Pour les 10.000 salariés de Renault-Trucks, installés notamment à Bourg-en-Bresse (Ain), à Blainville (Calvados) et à Vénissieux (Rhône), la nouvelle est plutôt rassurante. Comme nombre d’autres, ces salariés vivent avec le couperet de la délocalisation au-dessus de la tête, dans l’attente d’investissements souvent promis mais toujours compromis. Aucun dirigeant du Medef n’a cru bon de saluer l’événement. Les médias ont à peine relaté l’info, comme s’il valait mieux se concentrer sur le énième épisode de la longue marche de Manuel Valls vers le pouvoir suprême.

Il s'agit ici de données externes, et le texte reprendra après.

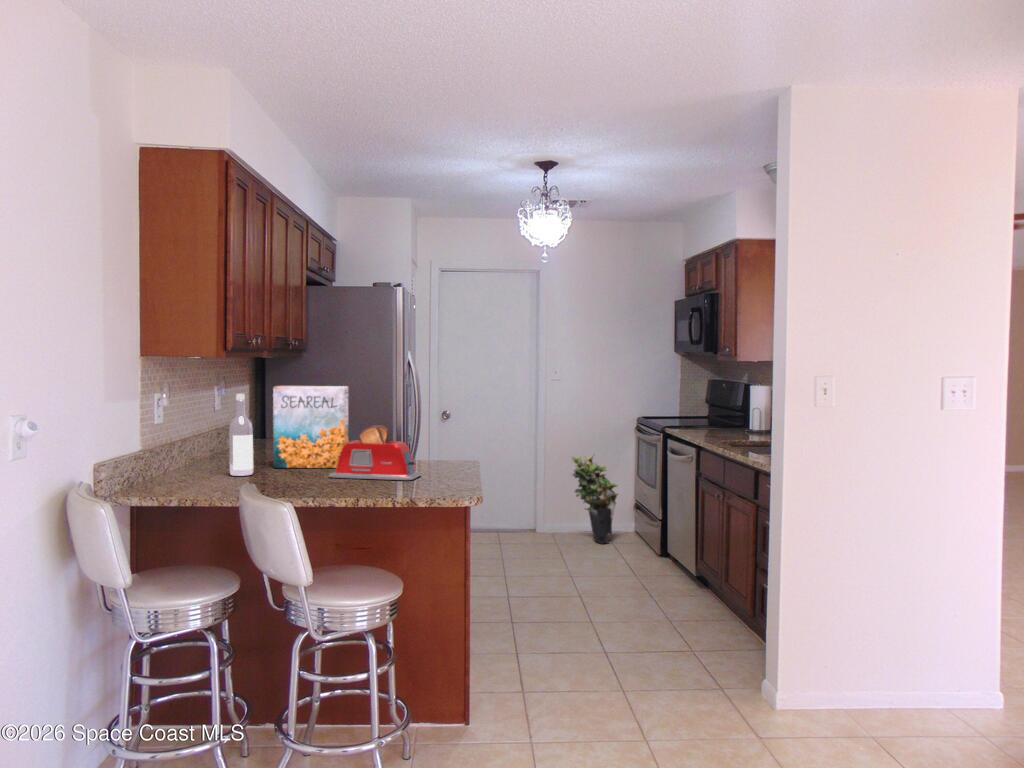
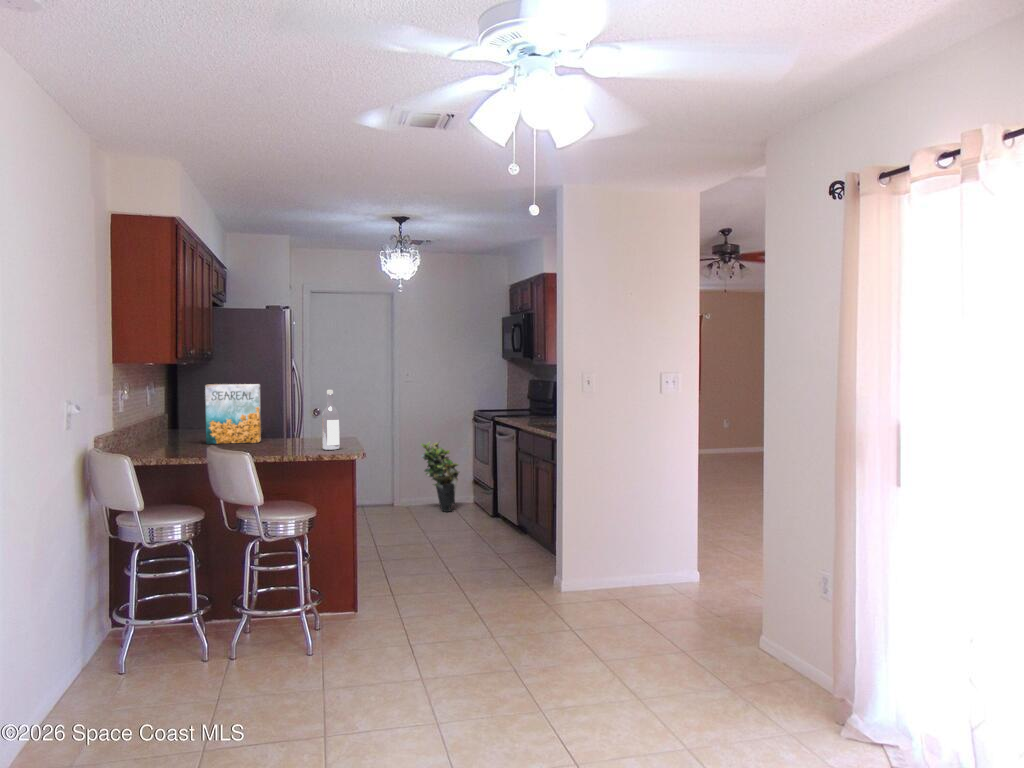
wine bottle: present [229,394,253,476] -> present [322,390,339,450]
toaster: present [329,425,421,480] -> none [253,410,319,447]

Pourtant, la relocalisation de Renault-Trucks mérite réflexion. En effet, elle prend à contre pied le discours en vogue sur le sujet. Que nous dit la vulgate dominante à droite, mais aussi parfois au PS, ce qui est bien regrettable ? Que la France est en manque d’ « attractivité », comme on dit chez ces gens-là. Qu’elle est une machine à faire fuir les capitaux. Que le problème numéro 1 du pays s’appelle le « coût du travail ». Que les contributions sociales qui font l’originalité (et la force) du modèle français ne sont que des « charges » à alléger au plus vite. Que le code du travail est digne de la Russie Soviétique. Que les syndicats bloquent tout progrès.

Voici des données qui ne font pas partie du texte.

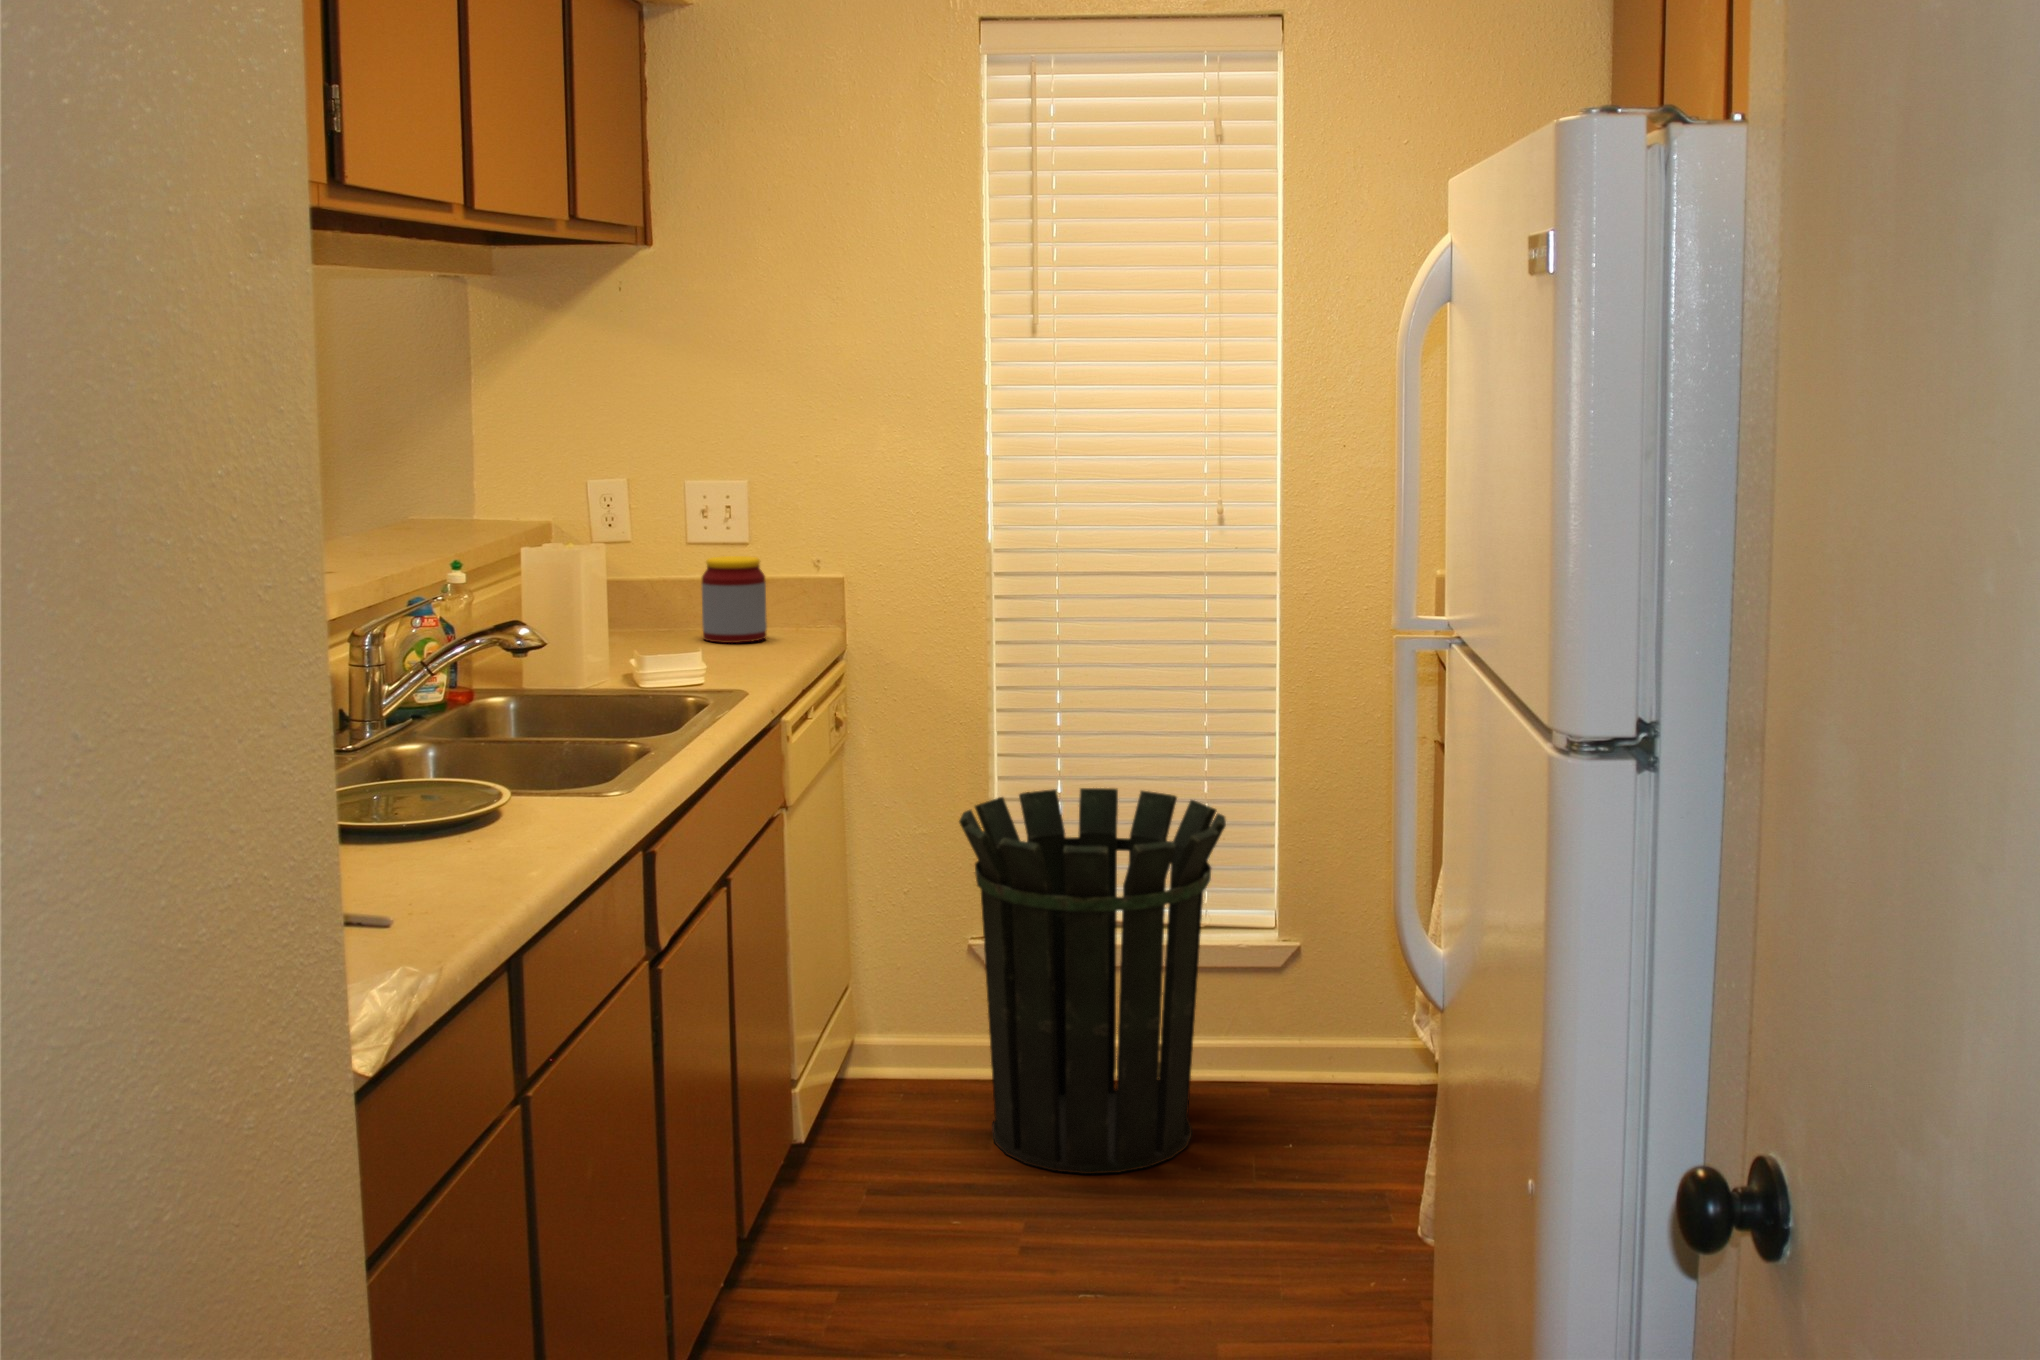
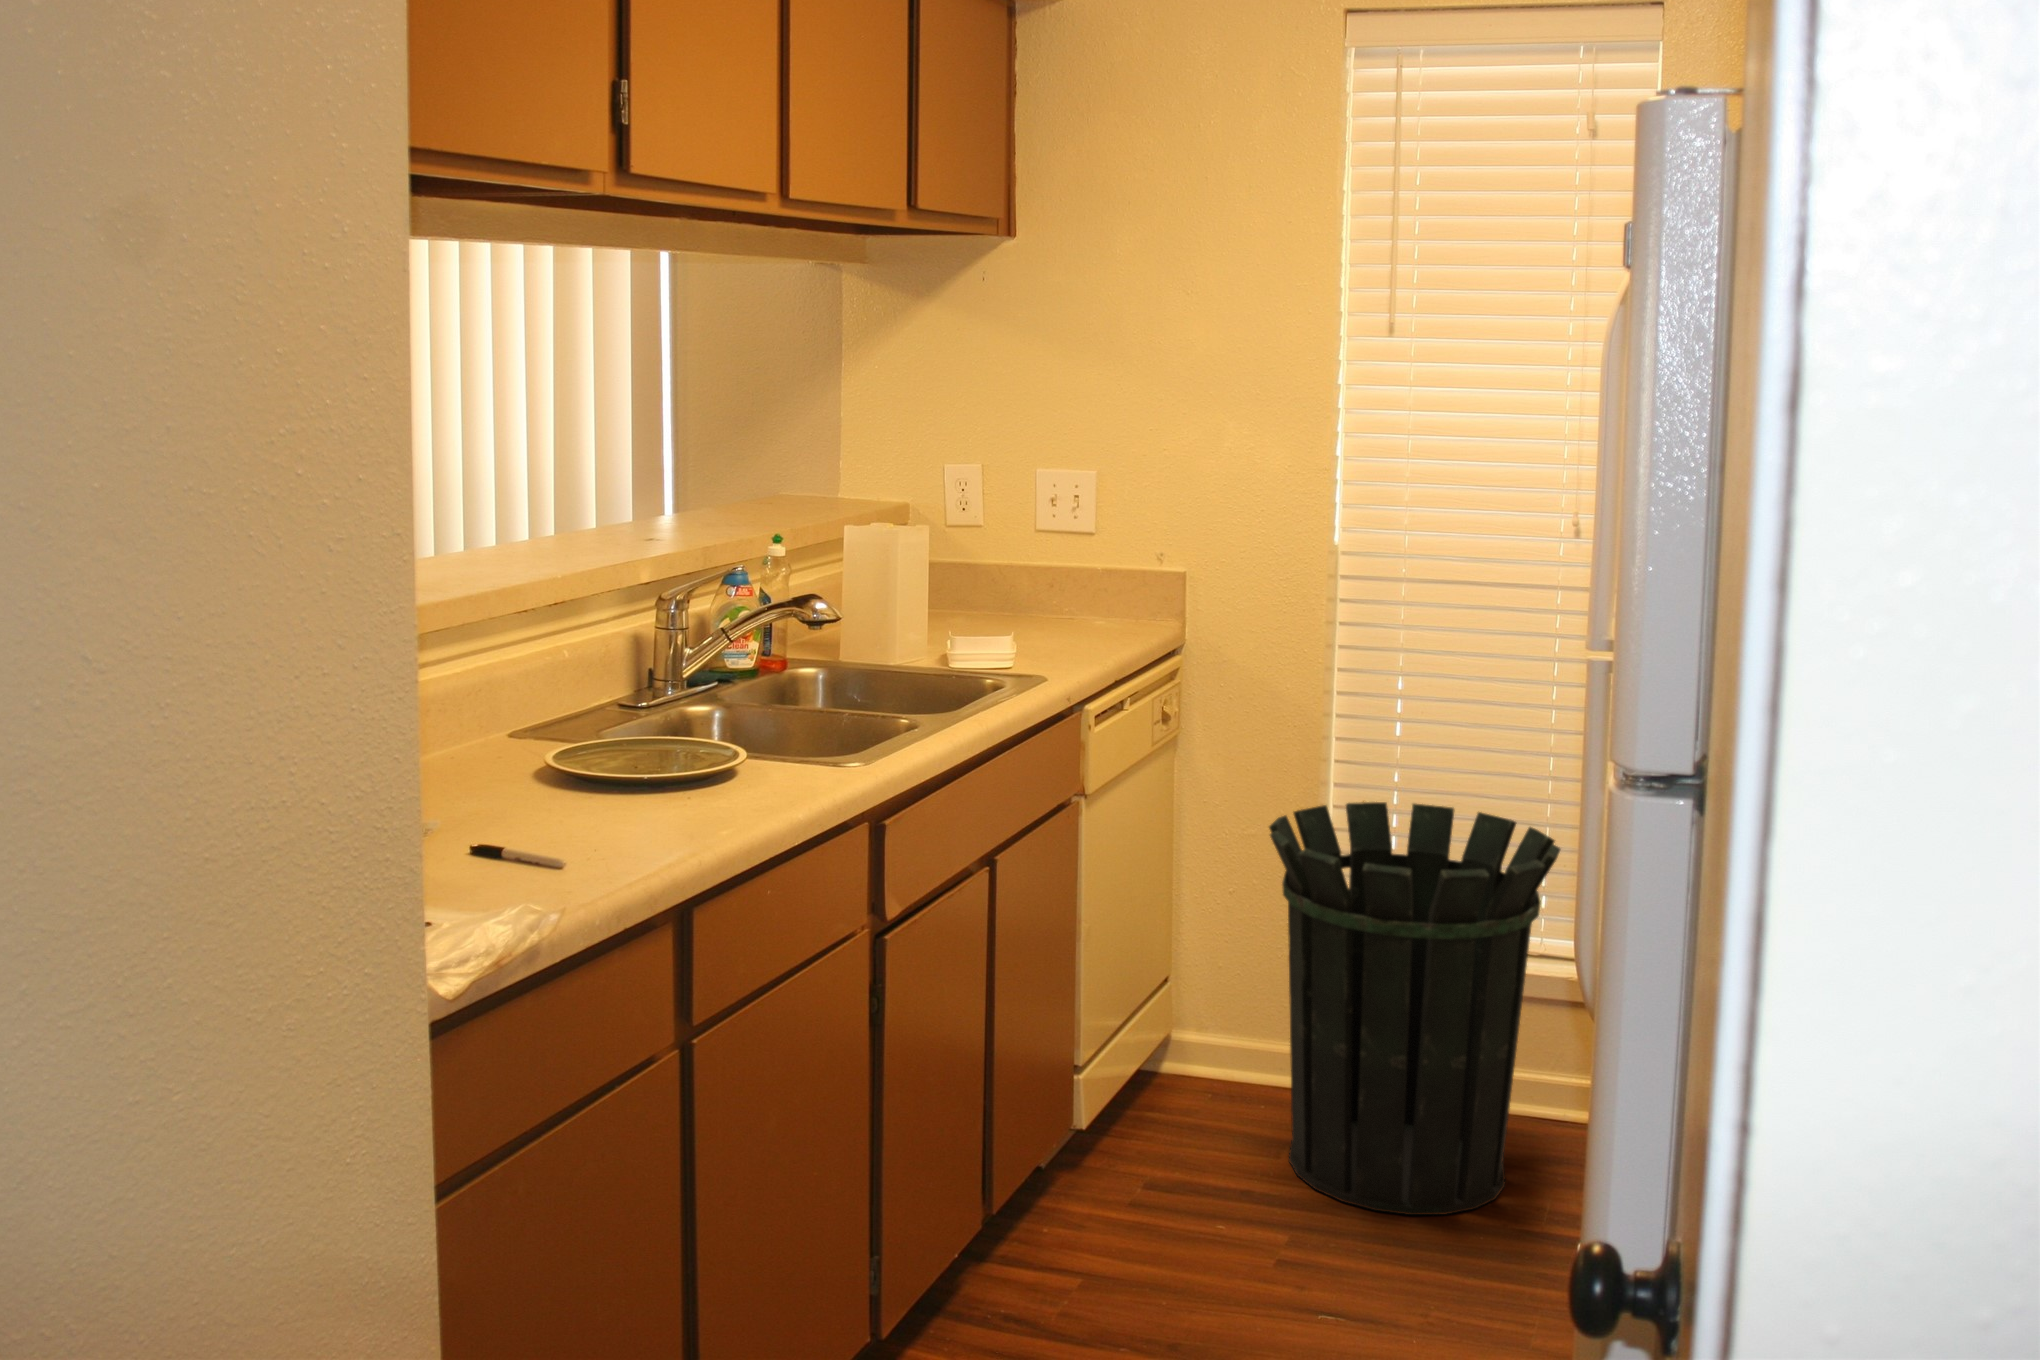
jar: present [701,556,767,643] -> none [1036,544,1099,629]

En un mot comme en cent, on ne pourrait plus rien faire dans ce fichu pays pourri par l’esprit des Sans-culotte, de la Commune et de la Résistance. Il faudrait donc aller faire fructifier ses capitaux ailleurs, là où l’Eden de la « mondialisation heureuse » (merci Alain Minc) permet à tout un chacun de s’épanouir sans entrave. C’est ce qu’avait écrit Maurice Taylor, le PDG de l’américain Titan, à Arnaud Montebourg, en traitant au passage les salariés français de fainéants et d’ivrognes.
Ce discours, dépouillé ou non de ses oripeaux les plus caricaturaux, est comme un mantra. On l’entend aussi bien dans les travées du Medef que dans la bouche de Pierre Moscovici. Il a justifié tous les virages successifs du gouvernement Ayrault, qu’il s’agisse de l’accord sur l’emploi, de l’austérité héritée du traité européen, de la non réforme des banques, ou du cadeau accordé au patronat au nom de la « compétitivité ». Il a pour résultat de conférer à la politique économique de l’équipe Ayrault une couleur qui n’est pas sans rappeler celle de l’équipe précédente. Il nourrit une désespérance sociale propre à tous les débordements.
Or le raisonnement est erroné de A jusqu’à Z. Il est faux de dire que le problème de l’économie française est le « coût du travail ». La réalité est inverse. C’est le coût du chômage (donc du non travail) qui pèse, d’autant qu’il est alourdi par celui du capital (dividendes, frais financiers etc… ). Comparé à ses principaux partenaires, la France est à peu près au même niveau de revenus salariaux, sauf à vouloir concurrencer des pays plus pauvres – comme par exemple la Turquie, dans le cas qui nous concerne.
Mais l’exemple de Renault Trucks prouve que même dans ce cas de figure, il est d’autres atouts à mettre en avant, comme le savoir faire de la main-d’oeuvre, la formation, les services publics, les infrastructures, la recherche…Ce sont ces atouts qu’il faut développer pour donner à la marque France un label de qualité, quoi qu’en disent les pleureuses de la famille décliniste. Encore faudrait-il ne pas se laisser piéger par le chantage de la petite école néolibérale qui a gangrené la gauche social-démocrate de l’intérieur. Sinon les imprécations volontaristes d’un Montebourg resteront lettre morte. Dans ce cas, l’affaire Renault Trucks ne sera qu’une hirondelle masquant la réalité d’un exode industriel pernicieux.